Empirically Profligate

This article is from the archive of The New York Sun before the launch of its new website in 2022. The Sun has neither altered nor updated such articles but will seek to correct any errors, mis-categorizations or other problems introduced during transfer.

The New York Sun

When Department of Taxation and Finance forms begin to arrive in the mail a few weeks from now, New York residents will get a stark reminder that tax season has begun. New Yorkers need this kind of reminder: From Buffalo to Manhattan and everywhere in between, Empire State residents pay too much in taxes.


New York state taxes, in fact, are the second highest of any state in the Union. When accountants add up federal and state taxes, the government takes nearly one out of every three dollars that New Yorkers earn. On average, Americans pay 29% of their income in taxes. In my home state of Tennessee, the bill comes in at about a quarter of all income.


New York State’s problem isn’t state management or political leadership. While nearly everyone agrees that New York’s fiscal management could still stand for some changes, Governing magazine’s management report card gives the state higher marks than it earned in the 1990s. Governor Pataki has cut taxes almost every year he’s been in office.


Instead, New York’s sorry tax situation has a lot to do with an odd and defective federal policy. Since the modern income tax began in 1913, tax laws have allowed individuals to deduct some types of state and local taxes from their federal tax liability. New York’s state taxes, although lower than they were 10 years ago, still remain higher than average largely because of past administrations’ massive spending binges. Because individuals in high-tax states get the largest benefit from state tax deductibility, New York governors from both parties felt free to raise taxes through the roof to pay for pet programs.


If New Yorkers hope to avoid a return to profligate spending and stratospheric tax rates, the best policy would be to eliminate all federal deductibility of state taxes. Under the current tax system, residents of low-tax states make relatively higher federal tax payments and thus subsidize those who live in states with higher taxes. Fiscally prudent states, in other words, get cheated.


But financially stretched residents of high tax states should also support eliminating local tax deductions. Over time, doing away with such deductions drives taxes lower for everyone. In Canada, where citizens can’t deduct local taxes from federal returns, providences compete vigorously to offer the lowest taxes. In Ontario, small businesses have seen their tax rate fall from nearly 9.5% to 4% over the past 10 years, a drop of nearly 60%.

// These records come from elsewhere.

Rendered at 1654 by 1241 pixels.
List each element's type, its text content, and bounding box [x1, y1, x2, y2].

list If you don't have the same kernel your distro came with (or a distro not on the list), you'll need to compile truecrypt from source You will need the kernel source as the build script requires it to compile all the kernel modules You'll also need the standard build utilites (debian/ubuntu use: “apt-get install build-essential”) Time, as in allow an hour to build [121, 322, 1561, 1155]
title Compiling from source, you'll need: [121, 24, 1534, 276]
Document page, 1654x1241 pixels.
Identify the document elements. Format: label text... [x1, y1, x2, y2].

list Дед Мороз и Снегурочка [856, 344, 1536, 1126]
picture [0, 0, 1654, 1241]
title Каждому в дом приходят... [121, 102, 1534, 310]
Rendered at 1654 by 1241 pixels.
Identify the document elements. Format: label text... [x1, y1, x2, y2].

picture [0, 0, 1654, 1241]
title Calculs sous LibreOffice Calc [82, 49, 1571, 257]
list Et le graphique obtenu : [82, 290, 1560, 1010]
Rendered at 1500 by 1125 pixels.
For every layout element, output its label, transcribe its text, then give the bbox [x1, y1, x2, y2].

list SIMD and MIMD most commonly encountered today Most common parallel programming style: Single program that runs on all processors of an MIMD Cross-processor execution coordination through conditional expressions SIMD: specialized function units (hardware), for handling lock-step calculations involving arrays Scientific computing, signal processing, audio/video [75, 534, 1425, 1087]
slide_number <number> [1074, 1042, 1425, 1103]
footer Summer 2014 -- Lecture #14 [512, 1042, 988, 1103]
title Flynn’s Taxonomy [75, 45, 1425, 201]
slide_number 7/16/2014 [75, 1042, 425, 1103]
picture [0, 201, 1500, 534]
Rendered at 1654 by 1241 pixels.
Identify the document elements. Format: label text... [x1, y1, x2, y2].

Of course, some localities may find higher taxes beneficial. If a state’s people believe that they will benefit from larger-than-average spending on education, health care, infrastructure, or anything else, then they can choose higher taxes. But, when a state’s people call for new government spending, they should have to pay the bills themselves and hold their own local government accountable if it fails to deliver.


No number of federal tax cuts, after all, will make a difference to Americans’ pocketbooks if state taxes rise. The federal government quite simply should not subsidize profligate state and local government anywhere in the country. When the Senate next takes up tax reform, I’m going to work for a fair, simple, pro-investment tax code that eliminates the deductibility of state taxes.



Dr. Frist, of Tennessee, is the majority leader of the Senate.